The entire contents of the 4’-0” ID x 15’-0” T-T reflux drum had emptied. A huge white cloud of LGP vapours drifted across No. 2 alky, over to the No. 3 FCU. The cloud ignited off of the CO boiler on the FCU and detonated, blowing in the roof of the FCU control room. The shift foreman had everyone take cover beneath desks and tables, and thankfully, no one was injured. However, the entire East Plant of the world’s largest refinery was shut down for several months.
After this incident, the unit was retrofitted with a caustic wash (10% NaOH) upstream of the depropaniser, to remove all traces of acid esters from the tower’s feed. This, I believe was a correct decision by the Amoco management. However, in the interval before the new caustic wash was installed, I instituted an alternate mode of operations. That was:
By X-hours, I mean until I personally checked to see that the water draw-off boot on the depropaniser reflux drum was utterly free of water. Then, I would wait another shift, before allowing the acidic isobutane refrigerant recycle to be reintroduced to the alky depropaniser.

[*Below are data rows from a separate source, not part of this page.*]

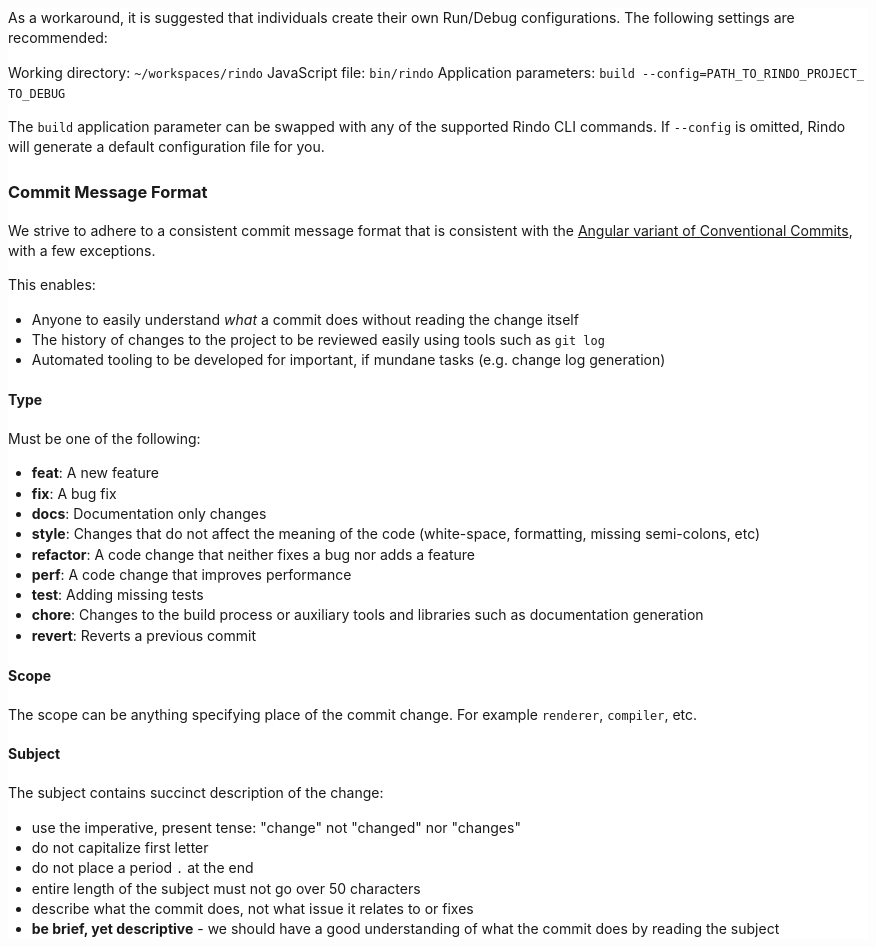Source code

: As a workaround, it is suggested that individuals create their own Run/Debug configurations. The following settings
are recommended:

Working directory: `~/workspaces/rindo`
JavaScript file: `bin/rindo`
Application parameters: `build --config=PATH_TO_RINDO_PROJECT_TO_DEBUG`

The `build` application parameter can be swapped with any of the supported Rindo CLI commands. If `--config` is
omitted, Rindo will generate a default configuration file for you.

### Commit Message Format

We strive to adhere to a consistent commit message format that is consistent with the
[Angular variant of Conventional Commits](https://github.com/conventional-changelog/conventional-changelog/tree/master/packages/conventional-changelog-angular),
with a few exceptions.

This enables:

- Anyone to easily understand _what_ a commit does without reading the change itself
- The history of changes to the project to be reviewed easily using tools such as `git log`
- Automated tooling to be developed for important, if mundane tasks (e.g. change log generation)

#### Type

Must be one of the following:

- **feat**: A new feature
- **fix**: A bug fix
- **docs**: Documentation only changes
- **style**: Changes that do not affect the meaning of the code (white-space, formatting, missing semi-colons, etc)
- **refactor**: A code change that neither fixes a bug nor adds a feature
- **perf**: A code change that improves performance
- **test**: Adding missing tests
- **chore**: Changes to the build process or auxiliary tools and libraries such as documentation generation
- **revert**: Reverts a previous commit

#### Scope

The scope can be anything specifying place of the commit change. For example `renderer`, `compiler`, etc.

#### Subject

The subject contains succinct description of the change:

- use the imperative, present tense: "change" not "changed" nor "changes"
- do not capitalize first letter
- do not place a period `.` at the end
- entire length of the subject must not go over 50 characters
- describe what the commit does, not what issue it relates to or fixes
- **be brief, yet descriptive** - we should have a good understanding of what the commit does by reading the subject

The original design error assumed that someone would use a significant degree of engineering insight to realise that the depropaniser must be completely dehydrated before the refrigerant recycle was reintroduced back into the tower. That, I believe, was an unreasonable expectation. Especially, since this requirement was never specified in the unit’s original operating instructions.
The management decision to install the 10% caustic wash on the depropaniser feed, which I did not consider necessary at that time, (because with proper operation, the depropaniser on startup would preclude corrosive moisture) was, I now believe in retrospect, the correct engineering decision.
As long as the alkylation unit was operated in a normal, steady state mode of operation, the depropaniser would remain in a dry, and hence a non-corrosive state. However, there were in practice, a number of circumstances that could inadvertently introduce moisture into the tower. The caustic wash was a relatively inexpensive option to enhance the unit safety by extracting acid esters from the depropaniser feed.
My own attitude towards safe plant design was greatly influenced by this incident. I now try to include provisions in my process design work for safe shutdowns, startups, and response to upsets and equipment failures. Especially if water can mix with acidic components.
The lesson to be learned from this incident is that process operations of refinery units are inherently hazardous. That just because correct operating instructions, to avoid a dangerous situation exist on paper, does not preclude the potential hazard. The use of a caustic wash on the feed to the depropaniser tower would have added to the intrinsic safety of the Alkylation Unit.
After reading this article, ask yourself this question: "Is my unit intrinsically safe, or am I relying on my field operators to always exercise good judgement, and invariably follow written procedures?"